Как бы там ни было, толкование образа царя, сражающегося на поле боя, и любимца побед, даже с ранами, полученными на поле битвы, навсегда осталось весьма живучим [47]. В противоположность испанскому "скрытому правителю", который никогда не появляется на поле битвы, короли Франции всегда изображались как правители-воины и короли-завоеватели. Именно такой образ хотят нам навязать королевские панегиристы. В 1560 году при осаде Жарнака будущий Генрих III сражается в первых рядах своего эскадрона: "Он избежал страшной, смертельной опасности, мог расстаться с жизнью... [Он был вынужден защищаться] против яростных врагов, которые с мужеством отчаяния сражались против него". В 1573 году, при осаде Ля-Рошели, "он не щадил ни расходов, ни трудов, не уходил от опасности, не остужал того жестокого жара, который вел его в бой". Согласно его биографу, Ардуэну де Перефиксу, Генрих III любил, чтобы его выделяли на поле битвы, и поддерживал образ гомеровского героя или подобия Александра, трактуемый согласно правилам гомерического mimesis [48], для чего носил на шлеме букет белых перьев, "чтобы его всегда можно было заметить". Во время осады Парижа (1589) "его постоянно видели в наиболее опасных местах - он торопил работы, подбадривал солдат".

Напротив, король, который не соответствует этой модели, строго осуждается - например, Генрих III, который, согласно полемисту Пьеру де л'Эстуалю, вместо того, чтобы броситься на врагов королевства, "проводил турниры, поединки и участвовал в балетах и маскарадах, где он оказывался обычно одетым в женское платье; он расстегивал свой камзол и демонстрировал горло, на которое было надето жемчужное ожерелье и три воротничка, два в виде брыжей, и один накладной, как тогда носили придворные дамы"; короче, король был очень похож на карикатуру на персидского царя: спрятавшийся в глубине своих дворцов, изнеженный, не желающий брать в руки оружие, позволяющий себе броситься в пучину застольных наслаждений и в удовольствия гарема [49]!

вернуться

44

[Аристотель], Peri Kosmou 398а (HEP 270–272); на тему о «невидимом принце» в совсем другом хронологическом и культурном контексте, см. также размышления J. Dakhlia, Le divan de roi, 1998, стр. 238–242.

вернуться

45

См. Диодор XVII.54.6; Плутарх. De Fortuna Alexandri 1.10 (332A), упомянутые выше на стр. 290, N. 7–8.

вернуться

46

См. стр. 142–145.

вернуться

47

Исследование воинской функции царя в современной Франции начато с труда J. Cornette. Le roi de guerre, 1993, в особенности глава VI: «Должен ли король быть во главе армий?», стр. 177–207.

вернуться

48

См.: Плутарх.

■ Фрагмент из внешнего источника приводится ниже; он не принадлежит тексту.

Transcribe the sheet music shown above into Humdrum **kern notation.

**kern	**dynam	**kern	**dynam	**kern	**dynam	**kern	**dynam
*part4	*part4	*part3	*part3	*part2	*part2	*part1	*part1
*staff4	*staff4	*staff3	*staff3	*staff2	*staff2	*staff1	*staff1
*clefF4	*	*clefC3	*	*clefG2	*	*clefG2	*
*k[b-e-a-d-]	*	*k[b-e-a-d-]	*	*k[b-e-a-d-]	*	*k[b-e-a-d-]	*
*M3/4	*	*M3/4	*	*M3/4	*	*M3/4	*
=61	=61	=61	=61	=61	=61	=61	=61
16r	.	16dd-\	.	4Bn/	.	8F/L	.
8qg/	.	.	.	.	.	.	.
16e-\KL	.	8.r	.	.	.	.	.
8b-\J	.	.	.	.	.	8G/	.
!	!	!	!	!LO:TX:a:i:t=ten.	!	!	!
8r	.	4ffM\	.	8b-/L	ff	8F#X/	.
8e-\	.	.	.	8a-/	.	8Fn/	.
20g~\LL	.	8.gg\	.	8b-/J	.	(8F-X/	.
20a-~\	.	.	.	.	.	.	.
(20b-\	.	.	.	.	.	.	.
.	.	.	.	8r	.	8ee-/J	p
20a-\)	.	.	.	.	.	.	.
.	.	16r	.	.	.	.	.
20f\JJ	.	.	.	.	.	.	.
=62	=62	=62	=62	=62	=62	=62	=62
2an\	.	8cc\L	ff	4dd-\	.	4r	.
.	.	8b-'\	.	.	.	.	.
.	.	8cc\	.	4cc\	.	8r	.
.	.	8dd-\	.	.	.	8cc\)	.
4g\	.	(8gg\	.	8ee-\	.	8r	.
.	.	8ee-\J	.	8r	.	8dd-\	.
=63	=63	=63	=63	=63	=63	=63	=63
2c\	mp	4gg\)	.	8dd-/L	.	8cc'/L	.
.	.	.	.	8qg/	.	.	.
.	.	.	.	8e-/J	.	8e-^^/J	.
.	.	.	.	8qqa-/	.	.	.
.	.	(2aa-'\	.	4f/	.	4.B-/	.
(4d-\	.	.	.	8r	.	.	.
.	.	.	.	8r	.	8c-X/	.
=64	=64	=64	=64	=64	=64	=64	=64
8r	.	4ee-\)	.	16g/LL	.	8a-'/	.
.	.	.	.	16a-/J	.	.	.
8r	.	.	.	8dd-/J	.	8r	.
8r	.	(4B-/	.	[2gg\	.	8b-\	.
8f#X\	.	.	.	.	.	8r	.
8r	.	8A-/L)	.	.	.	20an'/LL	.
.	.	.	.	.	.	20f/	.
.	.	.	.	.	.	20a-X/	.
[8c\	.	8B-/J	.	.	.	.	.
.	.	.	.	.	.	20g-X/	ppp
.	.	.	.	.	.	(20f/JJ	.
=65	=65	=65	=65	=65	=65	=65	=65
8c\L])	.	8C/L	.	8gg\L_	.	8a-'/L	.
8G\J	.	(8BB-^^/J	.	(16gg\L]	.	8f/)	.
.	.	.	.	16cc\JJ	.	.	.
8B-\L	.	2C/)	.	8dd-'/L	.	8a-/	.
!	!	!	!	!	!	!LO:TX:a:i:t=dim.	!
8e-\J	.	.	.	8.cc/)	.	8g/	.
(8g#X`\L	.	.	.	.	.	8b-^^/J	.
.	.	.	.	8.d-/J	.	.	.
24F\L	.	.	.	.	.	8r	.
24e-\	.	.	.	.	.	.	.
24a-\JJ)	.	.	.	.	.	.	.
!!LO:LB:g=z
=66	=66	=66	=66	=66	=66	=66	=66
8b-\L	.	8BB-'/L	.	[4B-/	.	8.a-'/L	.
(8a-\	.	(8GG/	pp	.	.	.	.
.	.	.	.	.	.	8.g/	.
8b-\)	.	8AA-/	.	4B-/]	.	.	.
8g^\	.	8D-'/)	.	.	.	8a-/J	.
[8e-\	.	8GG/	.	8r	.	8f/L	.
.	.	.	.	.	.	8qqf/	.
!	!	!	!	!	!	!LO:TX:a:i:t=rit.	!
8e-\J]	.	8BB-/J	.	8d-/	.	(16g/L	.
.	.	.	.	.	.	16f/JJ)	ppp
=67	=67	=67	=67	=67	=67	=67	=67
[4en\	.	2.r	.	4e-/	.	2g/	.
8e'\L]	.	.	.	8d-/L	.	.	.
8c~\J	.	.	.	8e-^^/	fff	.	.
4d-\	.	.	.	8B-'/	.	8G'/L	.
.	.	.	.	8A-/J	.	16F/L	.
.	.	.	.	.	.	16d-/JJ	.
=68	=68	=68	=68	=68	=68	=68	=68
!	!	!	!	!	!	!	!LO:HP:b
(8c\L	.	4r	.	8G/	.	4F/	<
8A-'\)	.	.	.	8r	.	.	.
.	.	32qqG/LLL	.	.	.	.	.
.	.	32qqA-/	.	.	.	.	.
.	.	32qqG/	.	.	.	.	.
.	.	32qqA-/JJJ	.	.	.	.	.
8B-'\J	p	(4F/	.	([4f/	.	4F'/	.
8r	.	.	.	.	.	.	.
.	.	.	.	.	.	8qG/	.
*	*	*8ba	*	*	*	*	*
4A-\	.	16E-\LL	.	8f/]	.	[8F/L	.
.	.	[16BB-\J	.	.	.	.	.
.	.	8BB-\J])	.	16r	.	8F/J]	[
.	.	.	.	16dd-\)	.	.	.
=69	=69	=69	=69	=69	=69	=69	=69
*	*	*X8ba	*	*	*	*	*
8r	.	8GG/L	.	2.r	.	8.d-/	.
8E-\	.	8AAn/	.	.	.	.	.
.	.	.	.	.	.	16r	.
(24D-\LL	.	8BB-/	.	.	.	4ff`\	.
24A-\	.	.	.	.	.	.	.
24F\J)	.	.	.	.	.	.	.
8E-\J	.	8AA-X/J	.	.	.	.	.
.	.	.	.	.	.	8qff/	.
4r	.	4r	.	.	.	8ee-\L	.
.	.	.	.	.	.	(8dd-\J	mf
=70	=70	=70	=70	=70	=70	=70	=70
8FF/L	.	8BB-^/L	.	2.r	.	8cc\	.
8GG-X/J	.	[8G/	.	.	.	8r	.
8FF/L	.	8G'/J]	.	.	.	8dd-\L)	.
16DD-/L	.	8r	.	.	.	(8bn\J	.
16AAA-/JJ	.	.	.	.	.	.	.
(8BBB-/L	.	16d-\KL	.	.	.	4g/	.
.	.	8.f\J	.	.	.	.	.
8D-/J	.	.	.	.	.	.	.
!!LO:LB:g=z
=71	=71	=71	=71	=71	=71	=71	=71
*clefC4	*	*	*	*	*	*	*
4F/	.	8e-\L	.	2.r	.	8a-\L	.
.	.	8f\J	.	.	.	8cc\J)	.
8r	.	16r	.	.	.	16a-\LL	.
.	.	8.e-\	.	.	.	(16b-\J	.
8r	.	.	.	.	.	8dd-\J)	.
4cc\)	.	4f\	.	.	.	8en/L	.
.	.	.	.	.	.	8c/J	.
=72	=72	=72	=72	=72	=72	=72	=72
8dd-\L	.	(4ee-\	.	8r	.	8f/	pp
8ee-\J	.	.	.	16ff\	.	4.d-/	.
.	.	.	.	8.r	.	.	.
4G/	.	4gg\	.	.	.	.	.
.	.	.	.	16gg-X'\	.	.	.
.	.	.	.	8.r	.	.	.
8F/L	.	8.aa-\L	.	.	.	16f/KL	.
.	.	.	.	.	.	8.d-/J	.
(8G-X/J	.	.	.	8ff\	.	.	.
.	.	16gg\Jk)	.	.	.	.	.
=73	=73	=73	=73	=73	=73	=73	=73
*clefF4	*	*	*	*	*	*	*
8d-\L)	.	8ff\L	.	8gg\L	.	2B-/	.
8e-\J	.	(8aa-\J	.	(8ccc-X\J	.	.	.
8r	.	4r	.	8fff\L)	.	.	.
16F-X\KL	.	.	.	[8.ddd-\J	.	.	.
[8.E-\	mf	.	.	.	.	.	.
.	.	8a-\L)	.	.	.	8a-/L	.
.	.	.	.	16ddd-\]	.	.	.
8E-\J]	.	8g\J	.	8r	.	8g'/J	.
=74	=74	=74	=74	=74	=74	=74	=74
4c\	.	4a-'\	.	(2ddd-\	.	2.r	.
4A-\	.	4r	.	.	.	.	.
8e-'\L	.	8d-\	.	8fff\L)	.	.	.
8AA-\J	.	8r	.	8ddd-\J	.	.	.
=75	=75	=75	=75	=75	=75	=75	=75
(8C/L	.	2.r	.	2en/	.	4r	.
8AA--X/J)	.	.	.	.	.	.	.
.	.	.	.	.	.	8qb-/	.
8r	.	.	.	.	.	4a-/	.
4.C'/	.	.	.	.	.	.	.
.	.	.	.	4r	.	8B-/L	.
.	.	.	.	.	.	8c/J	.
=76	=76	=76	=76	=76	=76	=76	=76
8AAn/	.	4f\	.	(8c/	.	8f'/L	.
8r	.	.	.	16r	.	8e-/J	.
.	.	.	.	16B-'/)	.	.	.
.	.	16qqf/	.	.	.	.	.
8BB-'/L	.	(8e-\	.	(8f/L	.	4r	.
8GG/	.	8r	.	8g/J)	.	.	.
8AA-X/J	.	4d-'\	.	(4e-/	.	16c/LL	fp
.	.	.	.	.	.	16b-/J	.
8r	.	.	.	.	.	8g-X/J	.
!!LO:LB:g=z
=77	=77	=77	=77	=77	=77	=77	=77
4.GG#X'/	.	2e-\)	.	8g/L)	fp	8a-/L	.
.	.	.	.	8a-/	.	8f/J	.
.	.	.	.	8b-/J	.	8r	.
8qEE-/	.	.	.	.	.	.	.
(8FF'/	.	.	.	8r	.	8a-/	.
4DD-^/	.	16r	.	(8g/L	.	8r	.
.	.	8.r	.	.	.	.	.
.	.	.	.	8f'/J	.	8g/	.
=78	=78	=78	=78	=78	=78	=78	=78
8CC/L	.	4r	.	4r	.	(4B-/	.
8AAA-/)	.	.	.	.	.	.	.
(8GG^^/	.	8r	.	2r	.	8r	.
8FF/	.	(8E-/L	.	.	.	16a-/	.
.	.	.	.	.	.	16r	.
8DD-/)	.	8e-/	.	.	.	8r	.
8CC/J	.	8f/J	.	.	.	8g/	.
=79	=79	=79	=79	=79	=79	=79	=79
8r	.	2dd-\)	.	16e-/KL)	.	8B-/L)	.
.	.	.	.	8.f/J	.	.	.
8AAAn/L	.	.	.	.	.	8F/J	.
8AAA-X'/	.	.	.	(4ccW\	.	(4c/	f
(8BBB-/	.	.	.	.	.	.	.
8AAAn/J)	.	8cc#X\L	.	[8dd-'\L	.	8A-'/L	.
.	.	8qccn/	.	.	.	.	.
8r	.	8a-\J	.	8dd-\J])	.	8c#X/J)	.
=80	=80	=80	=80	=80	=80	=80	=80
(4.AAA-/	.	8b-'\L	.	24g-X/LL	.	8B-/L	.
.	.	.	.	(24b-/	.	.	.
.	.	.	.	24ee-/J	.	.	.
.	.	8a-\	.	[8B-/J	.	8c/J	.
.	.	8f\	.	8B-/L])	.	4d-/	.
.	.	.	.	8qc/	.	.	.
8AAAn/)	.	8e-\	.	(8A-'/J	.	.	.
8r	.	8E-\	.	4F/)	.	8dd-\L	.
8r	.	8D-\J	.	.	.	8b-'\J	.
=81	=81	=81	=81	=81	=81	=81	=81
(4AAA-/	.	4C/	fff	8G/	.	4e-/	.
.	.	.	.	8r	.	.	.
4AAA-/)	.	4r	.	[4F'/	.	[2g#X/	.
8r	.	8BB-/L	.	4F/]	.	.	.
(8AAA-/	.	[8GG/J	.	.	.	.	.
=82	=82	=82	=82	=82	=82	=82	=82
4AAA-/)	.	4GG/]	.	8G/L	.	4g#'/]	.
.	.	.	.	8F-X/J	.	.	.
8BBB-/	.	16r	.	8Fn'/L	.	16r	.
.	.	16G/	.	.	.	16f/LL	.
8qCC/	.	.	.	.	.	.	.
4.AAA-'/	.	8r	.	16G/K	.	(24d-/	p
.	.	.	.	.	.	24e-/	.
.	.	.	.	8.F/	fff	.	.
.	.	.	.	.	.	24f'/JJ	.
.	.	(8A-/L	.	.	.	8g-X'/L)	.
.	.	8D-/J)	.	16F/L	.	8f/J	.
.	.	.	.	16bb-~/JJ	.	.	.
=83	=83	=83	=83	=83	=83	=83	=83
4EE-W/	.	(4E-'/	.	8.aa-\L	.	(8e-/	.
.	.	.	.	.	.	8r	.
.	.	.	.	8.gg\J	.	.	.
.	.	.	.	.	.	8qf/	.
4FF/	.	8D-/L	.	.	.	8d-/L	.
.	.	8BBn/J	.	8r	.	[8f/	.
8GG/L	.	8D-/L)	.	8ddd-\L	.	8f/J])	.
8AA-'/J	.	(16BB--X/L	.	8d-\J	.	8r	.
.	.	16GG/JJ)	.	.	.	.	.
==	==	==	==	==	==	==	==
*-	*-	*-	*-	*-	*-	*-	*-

Александр 16.7: «Александр был признателен своему щиту и плюмажу шлема, со всех сторон которого возвышался эгрет замечательной величины и белизны».

вернуться

49

О полемических атаках против Генриха III и его любимчиков; см.: G. Poirier. L'Homosexualite, 1996, стр. 109 sq. (ссылка, стр. 111); N. Le Roux. La faveur du roi, 2000, стр. 622–629: пасквили разоблачают феминизацию нравов при совместном влиянии дурных принцев и их недостойных любимцев; см. также стр. 267–270, и выше стр. 437–438.